Hacking around that by removing CLOEXEC is not enough, because then
the second execve fails: The process that was just executed has
/dev/fd/5 as executable, but a pipe was passed that gets mapped to
FD 5 using dup3(17, 5, 0). When QEMU get the call to execve
/proc/self/exe, it converts it to /dev/fd/5, which is meanwhile a pipe
and not executable, resulting in -EACCESS.
Hacking around that by making sure the executed memfd has a FD number
bigger than 5 works: fd = fcntl(fd, F_DUPFD, 5); fcntl(fd, F_SETFD, 0);
However, this is quite dirty as it's a visible file descriptor leak and
still relies on the application to keep the FD open.
Instead, just disable the isolation by just execve'ing /proc/self/exe
in both parts, bypassing the issue with MFD_CLOEXEC and the closed FD
in one go, in the single place where it's needed. In OBS it's running
in a VM anyway, so isolation isn't needed for security reasons. An
additional unsatisfiable package dependency makes sure that it's not
ever installed outside of OBS by accident.
---
.../github.com/containers/storage/pkg/unshare/unshare.c | 9 +--------
1 file changed, 1 insertion(+), 8 deletions(-)
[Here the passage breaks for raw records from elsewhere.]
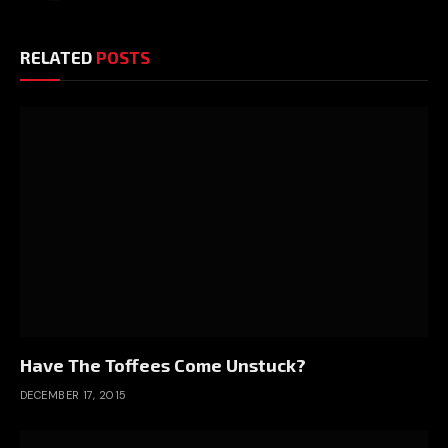
RELATED
POSTS
Have The Toffees Come Unstuck?
DECEMBER 17, 2015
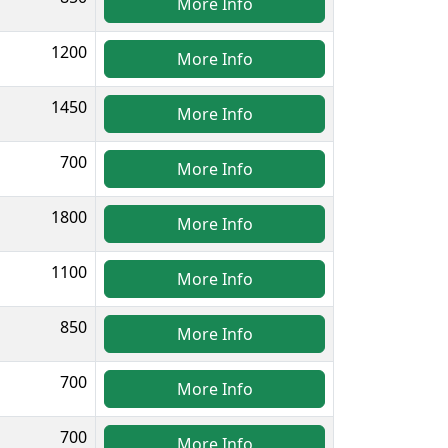
More Info
1200
More Info
1450
More Info
700
More Info
1800
More Info
1100
More Info
850
More Info
700
More Info
700
More Info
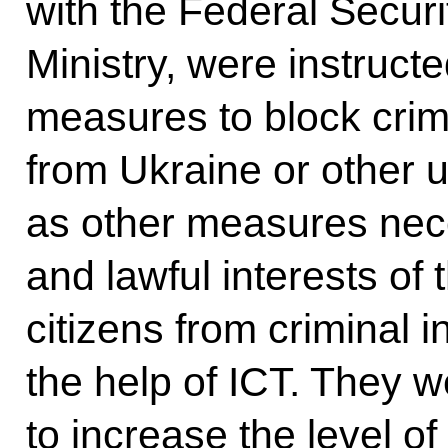
with the Federal Securi
Ministry, were instruct
measures to block crim
from Ukraine or other u
as other measures nece
and lawful interests of
citizens from criminal 
the help of ICT. They w
to increase the level of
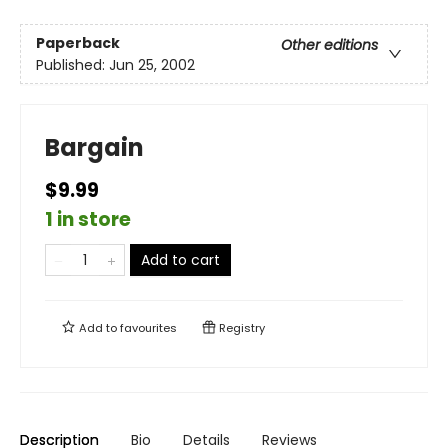
Paperback
Other editions
Published:
Jun 25, 2002
Bargain
$9.99
1 in store
Add to cart
Add to
favourites
Registry
Description
Bio
Details
Reviews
diff --git a/vendor/github.com/containers/storage/pkg/unshare/unshare.c b/vendor/github.com/containers/storage/pkg/unshare/unshare.c
index a2800654f9ea..0951a5f99654 100644
--- a/vendor/github.com/containers/storage/pkg/unshare/unshare.c
+++ b/vendor/github.com/containers/storage/pkg/unshare/unshare.c
@@ -281,14 +281,7 @@ static int containers_reexec(int flags) {
return -1;
}
- if (flags & CLONE_NEWNS)
- fd = try_bindfd();
- if (fd < 0)
- fd = copy_self_proc_exe(argv);
- if (fd < 0)
- return fd;
-
- if (fexecve(fd, argv, environ) == -1) {
+ if (execve("/proc/self/exe", argv, environ) == -1) {
close(fd);
fprintf(stderr, "Error during reexec(...): %m\n");
return -1;
--
2.45.2